Mais le point principal est de savoir si ces cellules bleues à l’origine des tumeurs gastriques correspondent à des cellules médullaires ayant migré puis s’étant différenciées en cellules pseudo-gastriques ou bien si, étant donné la plasticité des cellules médullaires, ces cellules bleues proviennent d’une fusion entre cellules médullaires et cellules gastriques. Les données disponibles à ce jour vont dans le sens de la différenciation et éliminent l’hypothèse d’une fusion cellulaire mais J. Houghton et T.C. Wang reconnaissent que le débat est encore ouvert. 1) L’histologie des tumeurs BMDC ne montre que la présence de cellules tumorales mononucléaires ; aucune cellule binucléaire n’a été détectée. 2) La cytométrie de flux ne montre pas de différences des taux d’ADN entre cellules gastriques normales et cellules BMDC. 3) Le troisième argument vient d’une étude particulièrement fouillée effectuée cette fois chez des souris C57BL/6 femelles infectées par Helicobacter au préalable irradiées puis greffées avec la moelle osseuse de souris transgéniques C57BL/6 mâles exprimant la GFP (green fluorescent protein). Quand les tumeurs sont détectables au bout de 15 mois, une suspension totale des cellules gastriques est préparée puis triée en cytométrie de flux pour l’expression de la GFP et du marqueur leucocytaire CD45. Les trois populations cellulaires principales GFP + /CD45 +, GFP + /CD45-, GFP-/CD45- font l’objet d’une mesure de l’expression des cytokératinines et d’une analyse des chromosomes sexuels par FISH (fluorescent in situ hybridization). Seules les populations CD45- expriment des cytokératinines, ce qui confirme leur nature épithéliale, tandis que les populations CD45 + sont logiquement négatives pour ces marqueurs. Alors que les cellules GFP-/CD45- contiennent deux chromosomes X, seules les cellules tumorales GFP + /CD45- contiennent un chromosome X et un chromosome Y : les tumeurs gastriques proviendraient bien de cellules médullaires ayant migré dans la muqueuse gastrique puis s’y étant différenciées en cellules gastriques. Restent aussi à connaître d’une part la nature des cellules médullaires responsables de cet effet et d’autre part le mécanisme de recrutement de ces cellules médullaires au niveau de la muqueuse gastrique endommagée. Quelques données préliminaires invalident les cellules souches hématopoïétiques et orientent vers les cellules souches médullaires mésenchymateuses. 
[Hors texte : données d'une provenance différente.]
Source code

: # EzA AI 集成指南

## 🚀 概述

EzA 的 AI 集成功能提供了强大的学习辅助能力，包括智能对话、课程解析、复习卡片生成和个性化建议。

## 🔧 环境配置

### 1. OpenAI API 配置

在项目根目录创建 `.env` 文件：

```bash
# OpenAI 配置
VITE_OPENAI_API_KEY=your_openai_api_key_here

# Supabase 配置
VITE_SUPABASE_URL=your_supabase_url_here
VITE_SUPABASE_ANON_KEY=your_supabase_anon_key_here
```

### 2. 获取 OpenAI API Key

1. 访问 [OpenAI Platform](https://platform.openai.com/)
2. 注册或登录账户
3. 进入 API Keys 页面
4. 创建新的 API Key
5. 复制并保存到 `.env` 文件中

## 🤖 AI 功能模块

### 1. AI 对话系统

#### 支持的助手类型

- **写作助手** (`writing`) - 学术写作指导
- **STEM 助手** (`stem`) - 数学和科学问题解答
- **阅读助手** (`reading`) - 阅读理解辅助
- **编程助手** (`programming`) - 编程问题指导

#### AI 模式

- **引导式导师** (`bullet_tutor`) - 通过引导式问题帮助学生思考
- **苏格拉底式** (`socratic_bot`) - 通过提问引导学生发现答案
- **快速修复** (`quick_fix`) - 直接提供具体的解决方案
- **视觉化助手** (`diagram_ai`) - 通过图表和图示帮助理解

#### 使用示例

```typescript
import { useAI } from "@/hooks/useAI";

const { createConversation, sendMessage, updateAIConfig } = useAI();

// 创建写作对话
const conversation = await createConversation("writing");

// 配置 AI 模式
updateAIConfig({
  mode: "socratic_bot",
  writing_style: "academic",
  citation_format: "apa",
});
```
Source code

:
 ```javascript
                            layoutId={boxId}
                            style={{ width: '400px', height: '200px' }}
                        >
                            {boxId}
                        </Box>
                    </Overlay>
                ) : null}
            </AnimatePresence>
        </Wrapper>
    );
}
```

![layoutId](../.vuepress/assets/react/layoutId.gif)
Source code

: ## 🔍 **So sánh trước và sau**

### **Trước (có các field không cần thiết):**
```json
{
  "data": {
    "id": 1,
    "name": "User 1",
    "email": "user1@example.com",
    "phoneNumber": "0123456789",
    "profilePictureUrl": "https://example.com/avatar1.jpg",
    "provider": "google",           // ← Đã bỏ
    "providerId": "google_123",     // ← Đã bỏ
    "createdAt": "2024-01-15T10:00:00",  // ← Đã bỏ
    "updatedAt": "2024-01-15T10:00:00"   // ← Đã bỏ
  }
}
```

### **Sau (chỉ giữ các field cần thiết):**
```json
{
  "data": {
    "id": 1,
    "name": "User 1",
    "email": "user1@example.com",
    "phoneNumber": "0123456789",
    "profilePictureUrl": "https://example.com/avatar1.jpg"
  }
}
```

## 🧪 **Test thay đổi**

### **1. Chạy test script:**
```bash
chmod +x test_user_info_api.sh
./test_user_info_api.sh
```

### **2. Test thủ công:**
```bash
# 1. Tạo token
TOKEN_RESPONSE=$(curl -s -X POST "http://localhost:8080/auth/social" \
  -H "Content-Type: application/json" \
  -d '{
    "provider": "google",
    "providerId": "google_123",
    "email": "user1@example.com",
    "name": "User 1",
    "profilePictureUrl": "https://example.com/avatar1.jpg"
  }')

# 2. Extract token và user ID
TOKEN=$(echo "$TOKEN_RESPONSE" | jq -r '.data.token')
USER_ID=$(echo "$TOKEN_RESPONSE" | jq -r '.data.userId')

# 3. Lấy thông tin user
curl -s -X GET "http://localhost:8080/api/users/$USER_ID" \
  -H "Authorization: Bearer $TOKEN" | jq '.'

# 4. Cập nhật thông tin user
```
Et puis plus généralement, ce travail stimulant et provocateur ne manquera pas de susciter travaux et expériences afin de savoir si un tel modèle pourrait s’appliquer à d’autres cancers ! 

Référence

1. Houghton J, Stoicov C, Nomura S, Rogers AB, Carlson J, Li H, et al. Gastric cancer originating from bone marrow-derived cells. Science 2004 ; 306 : 1568-71.